The Guam Visitors Bureau is to decouple its Taiwan business from China, by establishing a Taiwan marketing committee, with its budget for targeting Taiwanese tourists expected to double, Representative to Guam Felix Yen (嚴樹芬) said yesterday.
Previously, the bureau grouped Taiwan, China and Hong Kong together under its “greater China” marketing committee, but a new committee is to manage business with Taiwan independently.
The committee’s establishment is aimed at deepening bilateral relations in tourism, including medical tourism, as well as economic, cultural, educational and cultural exchanges, Yen said.
Photo: Chung Lee-hua, Taipei Times
For Guam, China and Hong Kong are unstable tourist sources, and it also imposes stricter visa requirements for their tourists, he added.
With the new committee, the bureau is expected to pay more attention and resources to tourism with Taiwan, and its budget for mutual assistance projects would double, he said.
In Guam, the number of Taiwanese tourists ranks No. 3 after Japanese and South Koreans, yet the average spending of Taiwanese, about US$300 per capita, is 15 percent higher than the other two groups, he said.
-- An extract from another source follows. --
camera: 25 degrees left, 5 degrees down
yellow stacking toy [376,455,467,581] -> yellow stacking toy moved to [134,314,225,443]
Prior to the COVID-19 pandemic, there were four direct flights between Taiwan and Guam weekly, and Taiwanese could stay up to 45 days under a visa-waiver program, he said.
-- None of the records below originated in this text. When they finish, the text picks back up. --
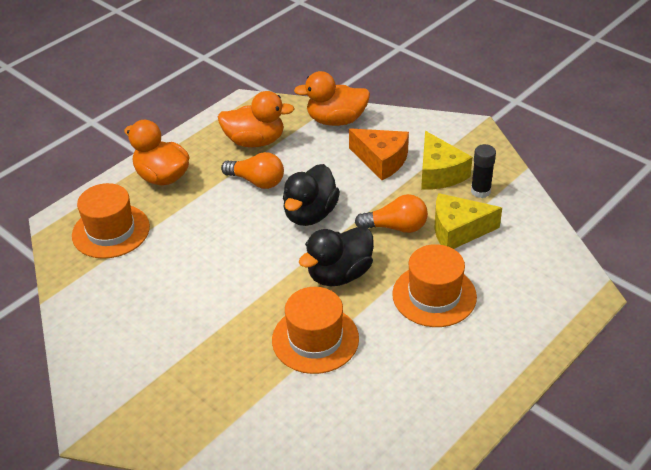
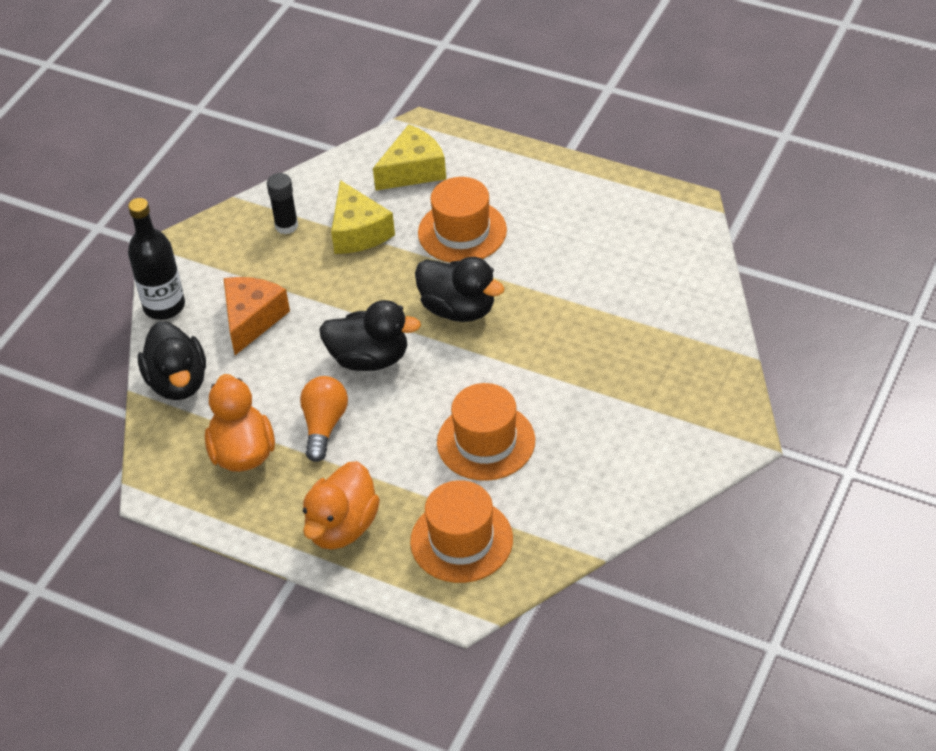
camera: 105 degrees left, 5 degrees up
orange hat [272,287,359,374] -> orange hat moved to [437,383,535,481]
orange duck [294,71,370,126] -> black duck [138,321,206,400]
orange light bulb [355,194,428,233] -> none
yellow cheese [421,131,473,189] -> yellow cheese moved to [373,124,446,191]
none -> black bottle [128,198,185,320]

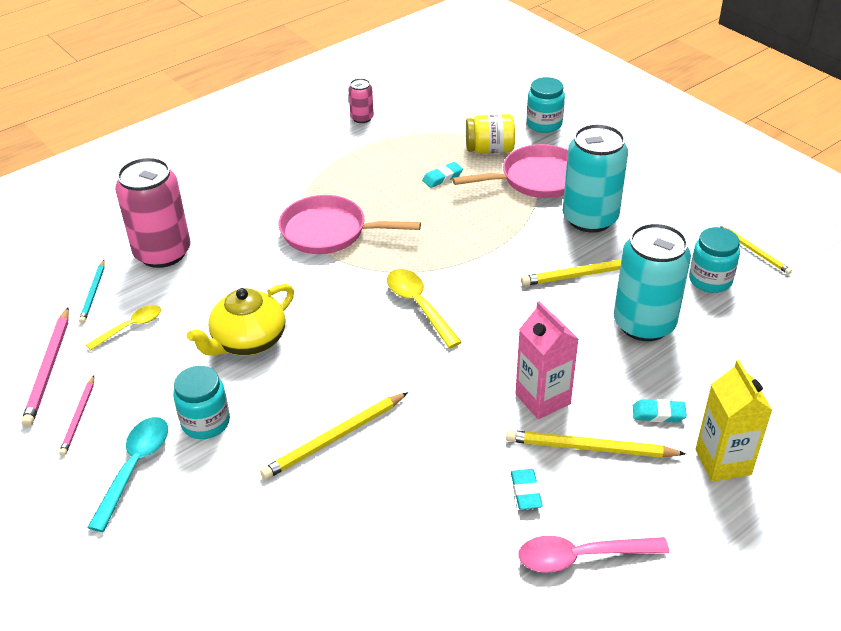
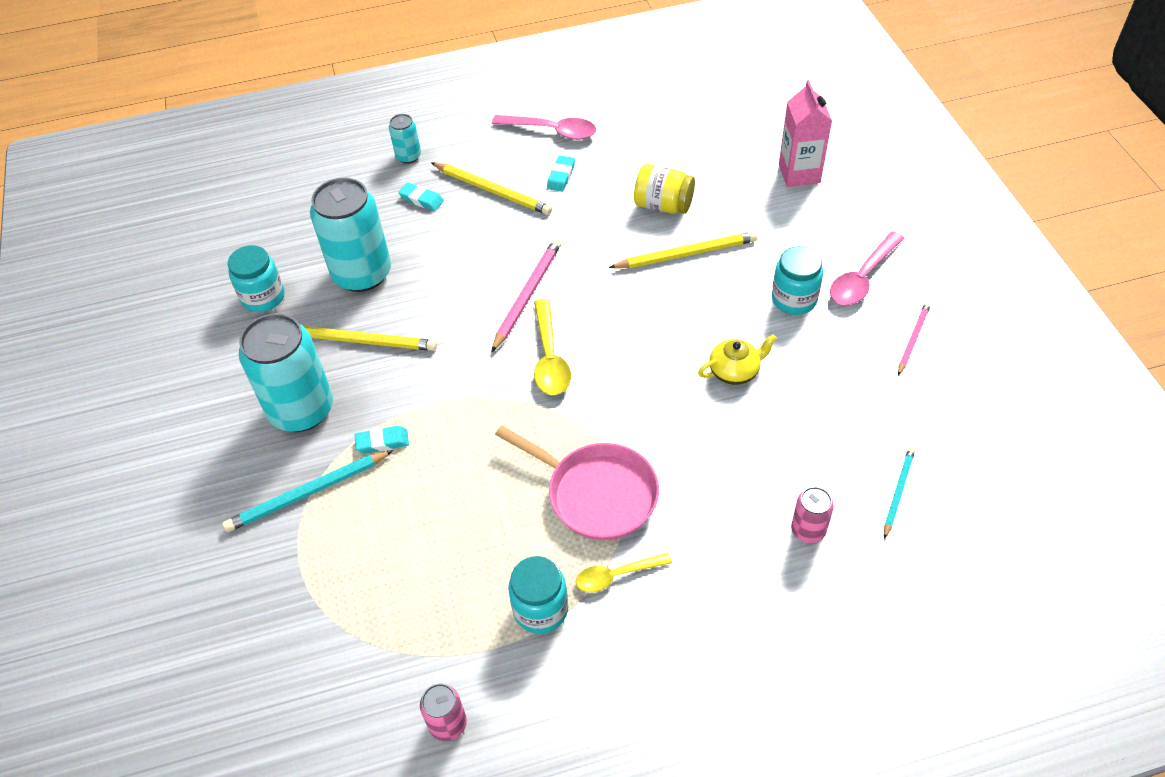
camera: 155 degrees left, 10 degrees up
pink pencil [21,307,69,427] -> pink pencil moved to [491,239,561,353]
yellow spoon [86,305,161,350] -> yellow spoon moved to [576,553,672,592]
turquoise spoon [87,417,168,532] -> pink spoon [830,231,904,305]
pink can [115,157,191,268] -> pink can [791,487,834,543], size x0.47
yellow teapot [187,284,294,356] -> yellow teapot [698,334,777,385], size x0.63
turquoise eraser [422,162,463,188] -> turquoise eraser moved to [355,426,409,453]
pink pan [452,144,568,198] -> turquoise pencil [222,450,394,532]
yellow jar [466,114,515,154] -> yellow jar moved to [634,164,695,214]
pink carton [515,301,579,419] -> pink carton moved to [779,80,832,187]
turquoise jar [527,77,565,133] -> turquoise jar moved to [508,556,568,634]
yellow carton [695,360,772,482] -> turquoise can [389,114,421,164]
yellow pencil [720,226,792,274] -> none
Asked if the office would strive to make Guam part of Taiwan’s first partners to promote “travel bubbles,” Yen said the territory has started vaccinating its citizens, and if other countries or regions start to build travel bubbles with Taiwan, Guam would likely follow suit.
The office would work harder to promote Guam’s tourism resources in coming exhibitions, hoping to attract more Taiwanese to visit the territory when the pandemic eases, Yen said.
The Taipei Economic and Cultural Office in Guam was reopened in July last year after its operation was suspended in 2017 due to budgetary and personnel assignment issues.